INFORMATION PROVIDED Block Start

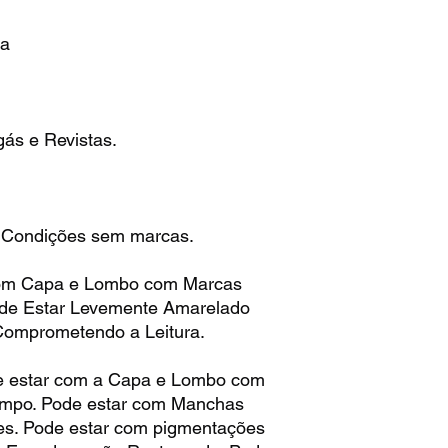
ra
ás e Revistas.
 Condições sem marcas.
om Capa e Lombo com Marcas
ode Estar Levemente Amarelado
Comprometendo a Leitura.
 estar com a Capa e Lombo com
empo. Pode estar com Manchas
es. Pode estar com pigmentações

INFORMATION PROVIDED Block End

_EXERCISE_
Reproduce the listing above exactly, without a single picture.

_WRITTEN RESPONSE_
ra
ás e Revistas.
 Condições sem marcas.
om Capa e Lombo com Marcas
ode Estar Levemente Amarelado
Comprometendo a Leitura.
 estar com a Capa e Lombo com
empo. Pode estar com Manchas
es. Pode estar com pigmentações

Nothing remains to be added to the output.